What this might mean in the real world
Before anyone throws out their bug spray in horror, it’s worth keeping a few things in mind. The study took place in carefully controlled lab conditions, with mosquitoes deliberately trained in a way that wouldn’t really happen in your back garden. Out in the real world, the dose of DEET you’ve slapped on is usually high enough to repel mosquitoes outright, not just confuse them.
The real concern is around low-strength repellents, or applications that have worn off, where the smell of DEET is still in the air but no longer strong enough to keep biters away. In those situations, the chemical might still be detectable but no longer doing its job.
How to use repellent properly
The practical takeaway is that how you use repellent matters as much as which one you buy. Apply it generously to any exposed skin, including the back of the neck, ears and ankles, which mozzies love. Don’t be stingy because a thin smear won’t give you the full protection time the bottle promises. Top it up every few hours, especially if you’ve been sweating, swimming or rubbing against clothes.
Spraying it on clothes as well as skin can add another layer of defence, since some mosquitoes will try to bite through thin fabric. And combine it with other tricks where you can, like wearing long sleeves at dusk or sleeping under a net in mosquito-heavy parts of the world.

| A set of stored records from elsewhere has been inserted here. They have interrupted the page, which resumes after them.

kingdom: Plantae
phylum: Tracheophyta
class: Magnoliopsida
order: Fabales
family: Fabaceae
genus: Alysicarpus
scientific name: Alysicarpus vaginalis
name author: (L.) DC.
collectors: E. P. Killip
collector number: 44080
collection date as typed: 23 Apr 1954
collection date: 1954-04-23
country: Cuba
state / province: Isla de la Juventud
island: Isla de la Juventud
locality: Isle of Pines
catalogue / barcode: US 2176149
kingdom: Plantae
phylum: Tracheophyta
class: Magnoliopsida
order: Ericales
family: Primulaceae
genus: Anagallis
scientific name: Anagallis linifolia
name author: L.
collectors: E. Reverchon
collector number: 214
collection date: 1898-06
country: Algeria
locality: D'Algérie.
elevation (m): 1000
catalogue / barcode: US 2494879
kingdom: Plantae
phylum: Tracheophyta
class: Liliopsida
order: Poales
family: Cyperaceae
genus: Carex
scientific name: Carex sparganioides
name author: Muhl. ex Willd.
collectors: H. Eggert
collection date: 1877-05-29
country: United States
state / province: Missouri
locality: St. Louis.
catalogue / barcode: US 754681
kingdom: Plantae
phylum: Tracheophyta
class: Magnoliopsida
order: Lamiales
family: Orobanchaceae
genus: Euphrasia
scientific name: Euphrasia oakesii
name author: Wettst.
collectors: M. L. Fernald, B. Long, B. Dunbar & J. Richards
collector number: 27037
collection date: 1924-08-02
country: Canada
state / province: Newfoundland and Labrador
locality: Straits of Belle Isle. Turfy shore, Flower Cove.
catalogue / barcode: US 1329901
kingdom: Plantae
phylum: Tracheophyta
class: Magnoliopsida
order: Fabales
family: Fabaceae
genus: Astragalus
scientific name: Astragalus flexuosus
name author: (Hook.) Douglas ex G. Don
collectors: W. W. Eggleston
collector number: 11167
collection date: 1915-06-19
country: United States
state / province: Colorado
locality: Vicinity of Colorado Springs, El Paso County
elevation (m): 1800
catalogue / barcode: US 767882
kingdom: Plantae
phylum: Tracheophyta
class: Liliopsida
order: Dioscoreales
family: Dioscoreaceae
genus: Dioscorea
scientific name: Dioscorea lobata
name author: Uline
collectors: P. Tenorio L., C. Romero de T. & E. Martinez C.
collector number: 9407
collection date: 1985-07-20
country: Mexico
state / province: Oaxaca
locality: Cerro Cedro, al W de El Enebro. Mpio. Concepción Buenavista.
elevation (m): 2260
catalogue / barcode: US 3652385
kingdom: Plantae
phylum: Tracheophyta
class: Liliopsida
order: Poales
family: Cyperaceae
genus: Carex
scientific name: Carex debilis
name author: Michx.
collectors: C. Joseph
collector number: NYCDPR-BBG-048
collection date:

The science still backs DEET.
Despite the new findings, the scientists are absolutely not saying you should stop using DEET. It remains one of the most effective repellents ever developed, and the diseases mosquitoes spread are far more dangerous than any theoretical training effect.
What the study really does is fill in a missing piece of the puzzle about how DEET works. It shows that mosquitoes don’t just have a chemical reaction to the stuff, they may also have a behavioural one, which opens up new ways to improve repellents in the future. Better understanding now could mean even better protection in the years to come.
The clever insects we underestimate
It’s easy to think of mosquitoes as mindless little nuisances, buzzing about until something warm-blooded wanders past. But research keeps showing they’re capable of learning, remembering and changing their behaviour based on what works. That’s a humbling thought, and a useful one.
The more we treat them as the smart, adaptable creatures they are, the better job we can do of staying one step ahead. For now, the best advice is the simple stuff. Use a decent repellent properly, cover up where you can, and don’t give them the chance to learn anything new about you.